**WHAT TO WORK ON:**
• A. Extract everything from "Relationships between speciesrichness, community" down to "Meeting (2003-09-12 )" in the old-field invasibility abstract.
• B. Answer these from the old-field invasibility abstract, one answer per line:
(i) For how many years have species richness and abundance been monitored at Kellogg Biological Station LTER?
(ii) In what year were the early successional fields last plowed?
(iii) In the three older successional fields, what happened to non-native abundance over ten years of monitoring?
• C. Summarize the old-field invasibility abstract in two sentences.

____ PAGE EXTRACT

Relationships between speciesrichness, community evenness, and invasibility through time inMichigan successional old fields

Emery, S. and K.L. Gross

Presented at the All Scientist Meeting (2003-09-12 )

Growing concern over the potential loss of native biodiversity due to invasion by non-native species has resulted in a need for ecologists to better understand the relationship between community diversity and invasibility.  A number of studies have investigated the relationship between species richness and invasibility at single points in time, but very few have examined the role of evenness, or the dynamics of these relationships across time.  Kellogg Biological Station LTER provides a good system for quantifying such relationships, as species richness and abundance have been monitored over the past 14 years in old fields of varying ages.  In this study, we examined relationships between community invasibility (changes in total and non-native species richness over time), invader impact (relative abundance of non-native species), species richness, biomass, and community evenness in successional communities at KBS.  In early successional fields, total species richness has been increasing and evenness has been decreasing since the fields were last plowed in 1988, though the rates of invasion slowed after the first five years. Communities with high initial evenness had fewer non-native invasions and the higher native species richness over time, though evenness was not generally a good predictor of invasibility.  In the three older successional fields, non-native abundance decreased while native species richness increased over ten years of monitoring. Evenness did not significantly change across the ten years.  These patterns are in contrast to earlier studies that predicted that total species richness and evenness should increase with successional time, and that species richness, evenness, and invasibility are related in predictable ways. The identity and abundance of the dominant non-native species in this system, as well as past land use history, may explain some of the differences in relative invasibility and successional trajectories of these communities.

________
____ DATASET EXCERPTS

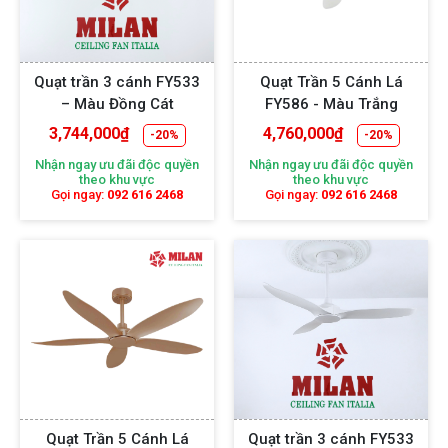
Quạt trần 3 cánh FY533
Quạt Trần 5 Cánh Lá
– Màu Đồng Cát
FY586 - Màu Trắng
3,744,000
₫
4,760,000
₫
-20%
-20%
Nhận ngay ưu đãi độc quyền
Nhận ngay ưu đãi độc quyền
theo khu vực
theo khu vực
Gọi ngay:
092 616 2468
Gọi ngay:
092 616 2468
Quạt Trần 5 Cánh Lá
Quạt trần 3 cánh FY533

________

**SOLUTIONS PER TASK:**
• A.
Relationships between speciesrichness, community evenness, and invasibility through time inMichigan successional old fields

Emery, S. and K.L. Gross

Presented at the All Scientist Meeting (2003-09-12 )

• B.
(i) 14 years
(ii) 1988
(iii) It decreased.

• C. Using 14 years of monitoring at Kellogg Biological Station LTER, the study examined how community invasibility, invader impact, species richness, biomass and evenness are related in successional old fields. Early fields gained species and lost evenness, while older fields saw falling non-native abundance and rising native richness with steady evenness, patterns that contrast with earlier predictions and may reflect the dominant non-native species and past land use.